Selection:
# e8400 overclock



## temprahater (Jul 14, 2012)

Did a simple OC from 3.0 to 3.2 from something i found online , is there anyway to OC anymore without replaceing the stock cooler ?


----------



## Tyree (May 10, 2009)

What temps do you see under load?
It's not a good idea to OC using the OEM heatsink or lower quality components.
PC Specs?
Prebuilt- Brand Name & Model Number
Custom Build- Brand & Model of Mobo-CPU-RAM-Graphics-PSU


----------



## greenbrucelee (Apr 24, 2007)

with a stock cooler you should not overclock at all

please list your components as asked for by Tyree.

Lastly I have an e8400 and if yours is the g0 stepping model then you have a good chip for overclocking but you must get an aftermarket cooler. I have been running mine at 4GHz for nearly 6 years.

Read my guide http://www.techsupportforum.com/forums/f273/how-to-overclock-a-core-2-duo-or-quad-637592.html


----------



## helios19 (Nov 25, 2008)

greenbrucelee said:


> Read my guide http://www.techsupportforum.com/forums/f273/how-to-overclock-a-core-2-duo-or-quad-637592.html


Out of curiosity, what are the preferred room temps for running an E8400 @4GHz on air? (what are your room temps?)

Sorry for steering off topic. :whistling:


----------



## Johnny1982 (Oct 15, 2010)

helios19 said:


> Out of curiosity, what are the preferred room temps for running an E8400 @4GHz on air? (what are your room temps?)
> 
> Sorry for steering off topic. :whistling:


The thing with overclocking is that no two chips will give the same overclock. I got my I3-550 (yes I know it's a newer chip) also overclocked to 4,10ghz and where I stay it gets like over 30c most days in summer. Had a E2160 (overclocking dream) that I also overclocked, but could only get 2,70ghz in summer and on occasion 3,00ghz in winter.


----------



## helios19 (Nov 25, 2008)

Yeah, well my room heats up like crazy in Summer... has hit 40+ degrees Celsius before... so I guess I shouldn't expect much if I were to OC personally.


----------



## tyza (Jun 9, 2008)

40c is like close to death D: and you're STILL OCING in that weather? gg xD


----------

Jobs:
1) Answer these questions from the e8400 overclock thread:
(a) What clock speeds did temprahater's simple overclock go from and to?
(b) For how long has greenbrucelee run an e8400 at 4GHz?
(c) What speed did Johnny1982 overclock the I3-550 to?
2) Say whether each statement agrees with the e8400 overclock thread, and quote the words that decide it:
(a) Tyree considers overclocking with the OEM heatsink a good idea.
(b) According to greenbrucelee, the g0 stepping model of the e8400 is a good chip for overclocking.
(c) helios19's room has reached more than 40 degrees Celsius.

Source material:
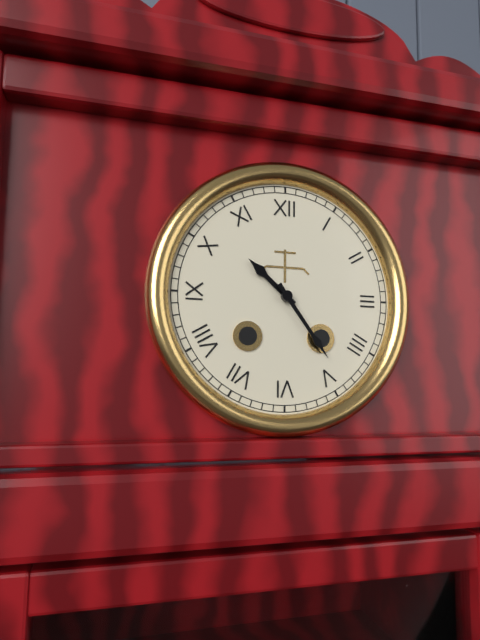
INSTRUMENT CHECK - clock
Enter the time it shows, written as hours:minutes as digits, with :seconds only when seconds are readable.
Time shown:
10:24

Results in order:
1)
(a) From 3.0 to 3.2.
(b) For nearly 6 years.
(c) To 4,10ghz.

2)
(a) No: "It's not a good idea to OC using the OEM heatsink or lower quality components."
(b) Yes: "if yours is the g0 stepping model then you have a good chip for overclocking"
(c) Yes: "has hit 40+ degrees Celsius before"